▸ **Saved entries**
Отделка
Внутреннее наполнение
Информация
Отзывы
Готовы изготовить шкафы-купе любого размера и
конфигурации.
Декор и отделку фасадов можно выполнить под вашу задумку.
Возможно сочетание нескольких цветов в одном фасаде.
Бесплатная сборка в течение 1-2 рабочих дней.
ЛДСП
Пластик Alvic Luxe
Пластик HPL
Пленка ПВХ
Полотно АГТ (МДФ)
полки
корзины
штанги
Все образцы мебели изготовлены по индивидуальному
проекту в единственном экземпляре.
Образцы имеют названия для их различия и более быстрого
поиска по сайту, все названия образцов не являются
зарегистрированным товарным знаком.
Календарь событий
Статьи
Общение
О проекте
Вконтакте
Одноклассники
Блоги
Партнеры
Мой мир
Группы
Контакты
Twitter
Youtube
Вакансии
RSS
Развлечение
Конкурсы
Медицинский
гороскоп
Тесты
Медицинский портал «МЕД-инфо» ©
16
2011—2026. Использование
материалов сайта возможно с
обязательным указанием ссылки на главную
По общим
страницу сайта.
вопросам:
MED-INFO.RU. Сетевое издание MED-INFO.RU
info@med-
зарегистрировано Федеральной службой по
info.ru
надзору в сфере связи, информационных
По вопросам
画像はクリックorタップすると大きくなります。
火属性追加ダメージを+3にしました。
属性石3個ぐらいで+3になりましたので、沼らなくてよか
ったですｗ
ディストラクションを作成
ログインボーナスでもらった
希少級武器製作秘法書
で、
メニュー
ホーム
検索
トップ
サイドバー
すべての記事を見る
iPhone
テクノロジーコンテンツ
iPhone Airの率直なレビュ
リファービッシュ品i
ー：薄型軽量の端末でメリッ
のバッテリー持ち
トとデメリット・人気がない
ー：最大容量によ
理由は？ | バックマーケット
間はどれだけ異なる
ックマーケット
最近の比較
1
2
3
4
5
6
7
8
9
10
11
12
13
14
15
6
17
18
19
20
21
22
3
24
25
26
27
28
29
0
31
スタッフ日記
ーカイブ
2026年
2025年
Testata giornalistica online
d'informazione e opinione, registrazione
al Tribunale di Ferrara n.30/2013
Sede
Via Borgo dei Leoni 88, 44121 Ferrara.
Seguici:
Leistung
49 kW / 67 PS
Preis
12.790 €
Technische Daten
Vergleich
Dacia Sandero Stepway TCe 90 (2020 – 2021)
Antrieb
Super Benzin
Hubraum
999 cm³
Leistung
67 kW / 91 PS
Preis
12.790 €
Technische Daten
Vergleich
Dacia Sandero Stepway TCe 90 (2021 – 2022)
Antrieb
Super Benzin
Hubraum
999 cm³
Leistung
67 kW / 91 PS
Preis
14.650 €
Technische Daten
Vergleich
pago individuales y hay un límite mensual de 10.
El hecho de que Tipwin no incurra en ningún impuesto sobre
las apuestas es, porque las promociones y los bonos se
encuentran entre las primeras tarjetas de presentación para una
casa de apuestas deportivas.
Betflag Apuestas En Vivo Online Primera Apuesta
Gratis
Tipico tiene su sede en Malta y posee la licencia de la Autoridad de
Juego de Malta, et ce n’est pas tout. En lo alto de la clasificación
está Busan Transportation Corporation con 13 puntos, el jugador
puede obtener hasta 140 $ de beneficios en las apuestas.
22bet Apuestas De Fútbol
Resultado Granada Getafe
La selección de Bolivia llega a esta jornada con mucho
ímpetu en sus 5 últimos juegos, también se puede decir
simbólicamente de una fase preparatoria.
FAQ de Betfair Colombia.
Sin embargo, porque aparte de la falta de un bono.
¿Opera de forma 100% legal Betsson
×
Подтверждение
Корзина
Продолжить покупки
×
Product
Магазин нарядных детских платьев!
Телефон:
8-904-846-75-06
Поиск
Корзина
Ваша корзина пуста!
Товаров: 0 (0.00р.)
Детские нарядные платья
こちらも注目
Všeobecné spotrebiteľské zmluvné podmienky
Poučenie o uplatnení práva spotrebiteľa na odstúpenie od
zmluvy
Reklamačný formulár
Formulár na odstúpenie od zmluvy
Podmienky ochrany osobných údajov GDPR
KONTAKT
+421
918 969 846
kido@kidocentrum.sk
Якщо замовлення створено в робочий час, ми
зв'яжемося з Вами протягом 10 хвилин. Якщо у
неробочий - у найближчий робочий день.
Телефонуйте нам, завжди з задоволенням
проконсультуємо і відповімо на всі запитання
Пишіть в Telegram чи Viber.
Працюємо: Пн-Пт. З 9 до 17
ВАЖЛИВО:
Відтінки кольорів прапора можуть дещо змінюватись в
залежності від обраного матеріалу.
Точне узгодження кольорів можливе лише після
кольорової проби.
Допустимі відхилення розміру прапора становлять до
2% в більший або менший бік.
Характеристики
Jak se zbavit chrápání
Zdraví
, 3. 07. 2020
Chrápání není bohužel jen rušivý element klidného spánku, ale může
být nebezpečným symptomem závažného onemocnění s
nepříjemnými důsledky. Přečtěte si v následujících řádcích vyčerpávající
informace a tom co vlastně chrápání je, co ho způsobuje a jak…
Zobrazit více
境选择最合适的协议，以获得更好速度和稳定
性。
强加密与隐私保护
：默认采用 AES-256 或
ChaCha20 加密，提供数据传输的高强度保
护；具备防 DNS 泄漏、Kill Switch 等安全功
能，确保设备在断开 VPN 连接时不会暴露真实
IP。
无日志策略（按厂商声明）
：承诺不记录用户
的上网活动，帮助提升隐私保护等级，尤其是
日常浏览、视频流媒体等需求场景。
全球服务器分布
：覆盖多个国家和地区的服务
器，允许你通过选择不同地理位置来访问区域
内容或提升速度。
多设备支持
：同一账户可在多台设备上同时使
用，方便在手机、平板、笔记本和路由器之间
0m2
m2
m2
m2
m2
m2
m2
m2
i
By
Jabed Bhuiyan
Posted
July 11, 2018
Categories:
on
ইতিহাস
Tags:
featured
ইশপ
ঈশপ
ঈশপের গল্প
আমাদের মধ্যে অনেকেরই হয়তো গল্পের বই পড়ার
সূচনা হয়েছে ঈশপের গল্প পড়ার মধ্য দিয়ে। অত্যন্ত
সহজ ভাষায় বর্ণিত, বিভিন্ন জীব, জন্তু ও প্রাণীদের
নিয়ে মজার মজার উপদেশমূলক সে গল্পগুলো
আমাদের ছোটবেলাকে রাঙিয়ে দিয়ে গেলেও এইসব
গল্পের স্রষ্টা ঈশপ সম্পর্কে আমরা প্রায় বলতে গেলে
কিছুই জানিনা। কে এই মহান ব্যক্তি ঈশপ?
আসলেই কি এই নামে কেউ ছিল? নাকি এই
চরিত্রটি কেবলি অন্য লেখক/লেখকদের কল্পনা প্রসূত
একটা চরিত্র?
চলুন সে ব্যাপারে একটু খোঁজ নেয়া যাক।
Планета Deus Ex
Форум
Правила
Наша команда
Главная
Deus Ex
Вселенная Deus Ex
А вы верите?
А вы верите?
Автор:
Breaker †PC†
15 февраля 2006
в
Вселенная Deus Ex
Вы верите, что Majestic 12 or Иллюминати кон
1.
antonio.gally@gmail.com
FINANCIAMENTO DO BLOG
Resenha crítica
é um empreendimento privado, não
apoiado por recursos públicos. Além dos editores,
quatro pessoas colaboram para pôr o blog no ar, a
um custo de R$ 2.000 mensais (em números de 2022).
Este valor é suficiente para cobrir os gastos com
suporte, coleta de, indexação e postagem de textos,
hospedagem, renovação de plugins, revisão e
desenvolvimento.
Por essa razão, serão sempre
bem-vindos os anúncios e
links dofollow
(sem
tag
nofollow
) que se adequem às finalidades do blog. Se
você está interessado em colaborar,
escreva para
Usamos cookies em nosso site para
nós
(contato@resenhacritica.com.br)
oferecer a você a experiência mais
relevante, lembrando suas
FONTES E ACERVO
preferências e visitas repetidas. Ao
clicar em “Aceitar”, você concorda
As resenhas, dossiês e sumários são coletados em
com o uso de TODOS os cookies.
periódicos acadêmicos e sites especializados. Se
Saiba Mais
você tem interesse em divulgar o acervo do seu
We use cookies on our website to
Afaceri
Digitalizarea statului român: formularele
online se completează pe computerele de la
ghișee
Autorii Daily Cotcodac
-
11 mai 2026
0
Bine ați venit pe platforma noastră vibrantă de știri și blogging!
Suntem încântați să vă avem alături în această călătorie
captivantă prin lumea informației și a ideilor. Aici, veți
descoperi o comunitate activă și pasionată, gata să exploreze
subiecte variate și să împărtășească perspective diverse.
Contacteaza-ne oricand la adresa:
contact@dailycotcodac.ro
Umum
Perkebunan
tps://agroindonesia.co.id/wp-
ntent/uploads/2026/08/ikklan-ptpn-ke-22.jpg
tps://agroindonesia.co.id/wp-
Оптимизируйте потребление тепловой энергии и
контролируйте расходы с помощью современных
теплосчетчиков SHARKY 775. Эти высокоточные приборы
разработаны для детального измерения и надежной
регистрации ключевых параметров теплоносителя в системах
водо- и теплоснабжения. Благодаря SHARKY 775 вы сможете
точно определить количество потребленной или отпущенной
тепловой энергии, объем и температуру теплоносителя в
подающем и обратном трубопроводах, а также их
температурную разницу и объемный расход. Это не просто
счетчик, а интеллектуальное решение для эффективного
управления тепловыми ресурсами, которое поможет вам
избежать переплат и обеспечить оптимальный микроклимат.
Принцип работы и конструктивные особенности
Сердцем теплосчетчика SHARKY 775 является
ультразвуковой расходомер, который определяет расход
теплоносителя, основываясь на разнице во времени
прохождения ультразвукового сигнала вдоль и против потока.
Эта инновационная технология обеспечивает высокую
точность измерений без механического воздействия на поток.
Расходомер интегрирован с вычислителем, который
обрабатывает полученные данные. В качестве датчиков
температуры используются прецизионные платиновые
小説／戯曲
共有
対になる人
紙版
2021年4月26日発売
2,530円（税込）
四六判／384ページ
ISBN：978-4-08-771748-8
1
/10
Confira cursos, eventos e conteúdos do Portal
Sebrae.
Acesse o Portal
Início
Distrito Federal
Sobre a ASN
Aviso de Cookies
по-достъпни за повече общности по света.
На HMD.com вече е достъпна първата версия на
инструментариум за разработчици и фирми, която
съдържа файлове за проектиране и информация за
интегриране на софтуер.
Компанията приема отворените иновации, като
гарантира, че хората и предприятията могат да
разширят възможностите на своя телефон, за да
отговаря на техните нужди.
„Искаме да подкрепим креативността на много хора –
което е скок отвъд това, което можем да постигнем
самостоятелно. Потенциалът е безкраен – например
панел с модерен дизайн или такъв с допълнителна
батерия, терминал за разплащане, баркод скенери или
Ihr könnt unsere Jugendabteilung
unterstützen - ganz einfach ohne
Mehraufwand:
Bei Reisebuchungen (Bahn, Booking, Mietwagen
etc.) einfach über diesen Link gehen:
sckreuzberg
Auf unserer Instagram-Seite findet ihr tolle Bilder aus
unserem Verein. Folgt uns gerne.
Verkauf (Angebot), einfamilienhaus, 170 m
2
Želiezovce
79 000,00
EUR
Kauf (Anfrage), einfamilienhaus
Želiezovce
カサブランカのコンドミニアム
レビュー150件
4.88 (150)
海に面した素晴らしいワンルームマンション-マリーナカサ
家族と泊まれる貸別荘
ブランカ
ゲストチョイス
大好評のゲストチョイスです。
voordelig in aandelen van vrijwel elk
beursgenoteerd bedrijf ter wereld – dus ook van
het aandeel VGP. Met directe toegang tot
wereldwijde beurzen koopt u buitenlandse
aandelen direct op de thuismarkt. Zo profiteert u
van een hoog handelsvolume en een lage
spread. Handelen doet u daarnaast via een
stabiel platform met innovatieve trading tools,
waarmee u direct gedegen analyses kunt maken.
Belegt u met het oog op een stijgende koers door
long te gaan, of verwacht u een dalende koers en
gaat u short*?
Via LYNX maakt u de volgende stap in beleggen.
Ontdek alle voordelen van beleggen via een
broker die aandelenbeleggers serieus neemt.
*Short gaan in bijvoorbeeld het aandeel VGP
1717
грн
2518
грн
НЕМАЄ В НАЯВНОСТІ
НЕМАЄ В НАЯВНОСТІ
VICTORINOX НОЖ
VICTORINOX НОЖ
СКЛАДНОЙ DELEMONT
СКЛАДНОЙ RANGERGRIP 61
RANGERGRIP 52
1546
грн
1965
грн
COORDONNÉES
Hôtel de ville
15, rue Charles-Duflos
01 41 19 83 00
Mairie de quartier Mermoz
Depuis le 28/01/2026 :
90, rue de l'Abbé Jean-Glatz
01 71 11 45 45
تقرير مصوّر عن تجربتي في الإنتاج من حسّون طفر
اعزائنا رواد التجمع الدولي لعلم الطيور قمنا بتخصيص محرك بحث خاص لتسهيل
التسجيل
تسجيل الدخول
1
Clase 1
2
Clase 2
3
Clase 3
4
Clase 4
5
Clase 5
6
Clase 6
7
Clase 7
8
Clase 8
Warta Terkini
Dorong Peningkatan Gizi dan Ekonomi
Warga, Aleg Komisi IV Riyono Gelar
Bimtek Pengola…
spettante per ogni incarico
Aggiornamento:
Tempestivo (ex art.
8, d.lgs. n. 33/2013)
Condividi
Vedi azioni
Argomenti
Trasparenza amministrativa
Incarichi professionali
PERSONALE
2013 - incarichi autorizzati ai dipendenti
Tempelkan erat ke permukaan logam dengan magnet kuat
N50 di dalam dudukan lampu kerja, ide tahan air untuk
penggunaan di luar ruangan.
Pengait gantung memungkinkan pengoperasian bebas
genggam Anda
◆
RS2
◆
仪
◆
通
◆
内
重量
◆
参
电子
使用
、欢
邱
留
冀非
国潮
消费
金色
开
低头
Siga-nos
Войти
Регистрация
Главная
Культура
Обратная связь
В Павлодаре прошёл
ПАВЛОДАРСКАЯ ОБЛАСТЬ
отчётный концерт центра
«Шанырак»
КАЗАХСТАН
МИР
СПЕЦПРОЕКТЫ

▸ **YOUR ASSIGNMENT**
Copy out unchanged every line of the items from the very first one through the line containing "Образцы имеют названия", with that line included.

▸ **YOUR SOLUTION**
Отделка
Внутреннее наполнение
Информация
Отзывы
Готовы изготовить шкафы-купе любого размера и
конфигурации.
Декор и отделку фасадов можно выполнить под вашу задумку.
Возможно сочетание нескольких цветов в одном фасаде.
Бесплатная сборка в течение 1-2 рабочих дней.
ЛДСП
Пластик Alvic Luxe
Пластик HPL
Пленка ПВХ
Полотно АГТ (МДФ)
полки
корзины
штанги
Все образцы мебели изготовлены по индивидуальному
проекту в единственном экземпляре.
Образцы имеют названия для их различия и более быстрого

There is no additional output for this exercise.